Small and Medium Enterprises – the suite
I know that if I were starting a new business, I wouldn’t invest in IT assets. I would let each employee expense a laptop and provide then access to some cloud services. And it is so that Netsuite has grown to a $236m revenue over 12000 customers which means an average of $1600 per customer per month. Margins are low but customers are buying.
So as a small business, organisations may buy from a single vendor or from a collection – depending on what suits the needs best. Either way there is no desire to have expensive IT assets in an office somewhere.
Large Enterprises – innovation in LoB
Large Enterprise ERPs are inflexible and as a result, organisations like Salesforce, Workday and so on have poached customers from the large ERP vendors like SAP or Oracle. There are a small number of such potential solutions that are horizontal (i.e. apply to all industry verticals) and a very large number that are industry-specific.
Salesforce Automation, Procurement, Cash Management, Credit Management, Talent Management – all of these and more are relevant such areas.
Is there a demand for a Large Enterprise Cloud Suite?
I’ve spent several late nights discussing this with all manner of people, including good friend Dennis Howlett who claims “the suite always wins”. He might be right but I think that it is in conflict with the current cloud market dynamic.
The reason for this is because right now, it is a number of niche players that have thrown together an app, integration and have created massive demand. But the operating margins are very slim. For Salesforce it is 6%. For Success Factors, there is a small loss. The same for Ariba.

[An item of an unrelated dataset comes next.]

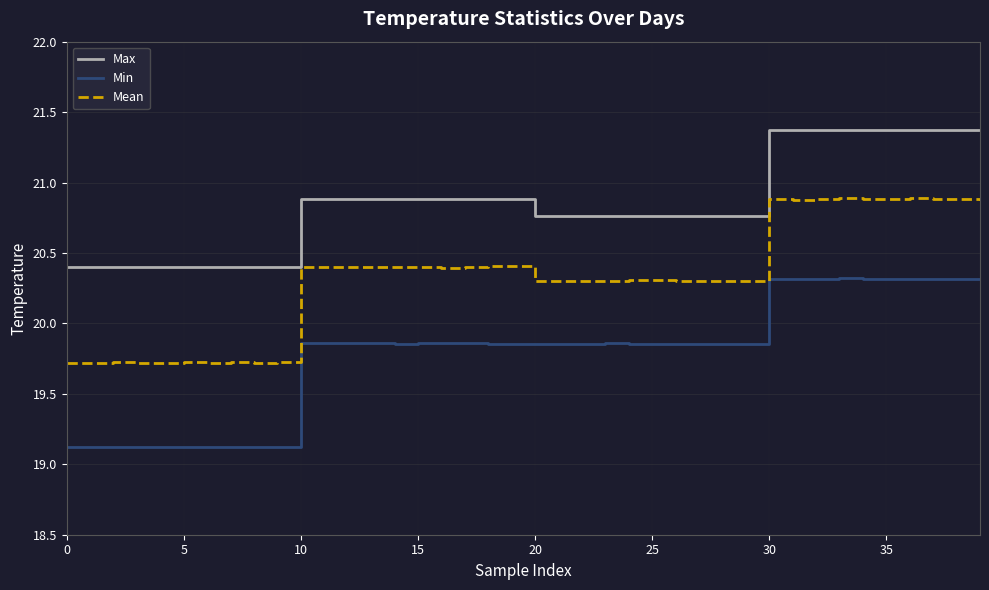

Which series has the largest total across all categories?

Max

Most of those companies survive as far as they have by trying to grab land as fast as possible and by creating platforms that move quickly but are not carefully architected. So suppose you want some of this market – would you rather try and build something, or acquire?
The problem in building a platform
The challenge is simple: those organisations throwing together a platform can barely make the economics work. But if you build a full cloud platform then you lose agility and add cost. This makes no sense at all economically, and nor could you compete with the niche LoB players like Salesforce, that are normally bought directly by the business.

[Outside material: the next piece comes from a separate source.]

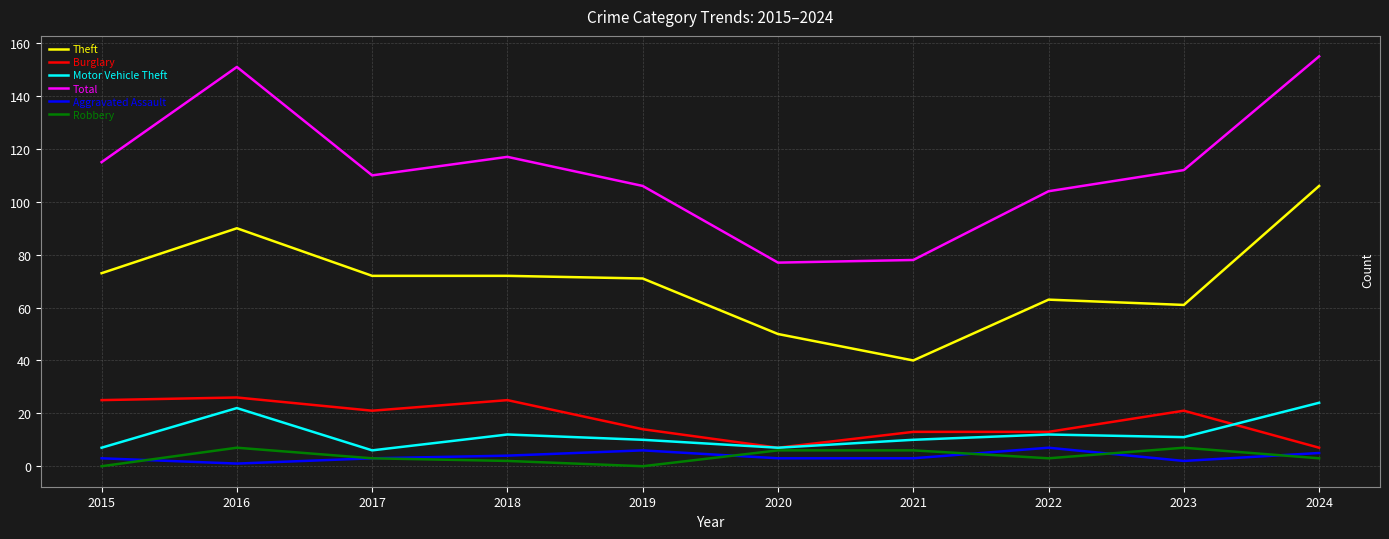

What is the total value across all series at 2015?

223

How do you convince Sales and HR that they should buy a common platform? What is the benefit of that? What’s more there is very limited benefit in doing Financials at all – it’s just a means for posting.
Is land grab the only strategy?
This leads us to what SAP have been doing so far. They acquired Successfactors for $3.3B and Ariba for $4.3B. Given that Salesforce and Workday are not for sale, there are not many horizontal vendors left. The major area is that of areas of Finance – cash management and credit management. Are there others? Other than that there are a bunch of LoB apps focussed on Industry Verticals.

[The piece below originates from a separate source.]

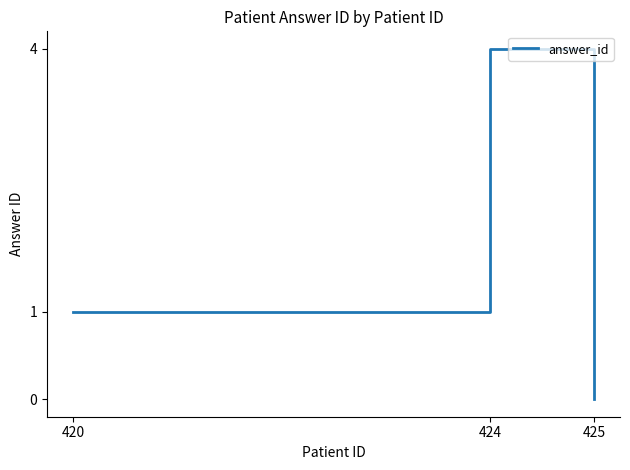

List the labels in order of value, smallest first.

425, 420, 424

But in the end, I suspect that grabbing users and apps is the only relevant strategy right now. What happens next is the interesting part. Common sense dictates that Dennis is right and the suite will win in time, and therefore the only sensible strategy has to be to build out a suite to underpin land grab.
One thing is for sure – I wouldn’t want to have Lars Dalgaard’s job. Getting this part right is near impossible. It’s cloudy out there.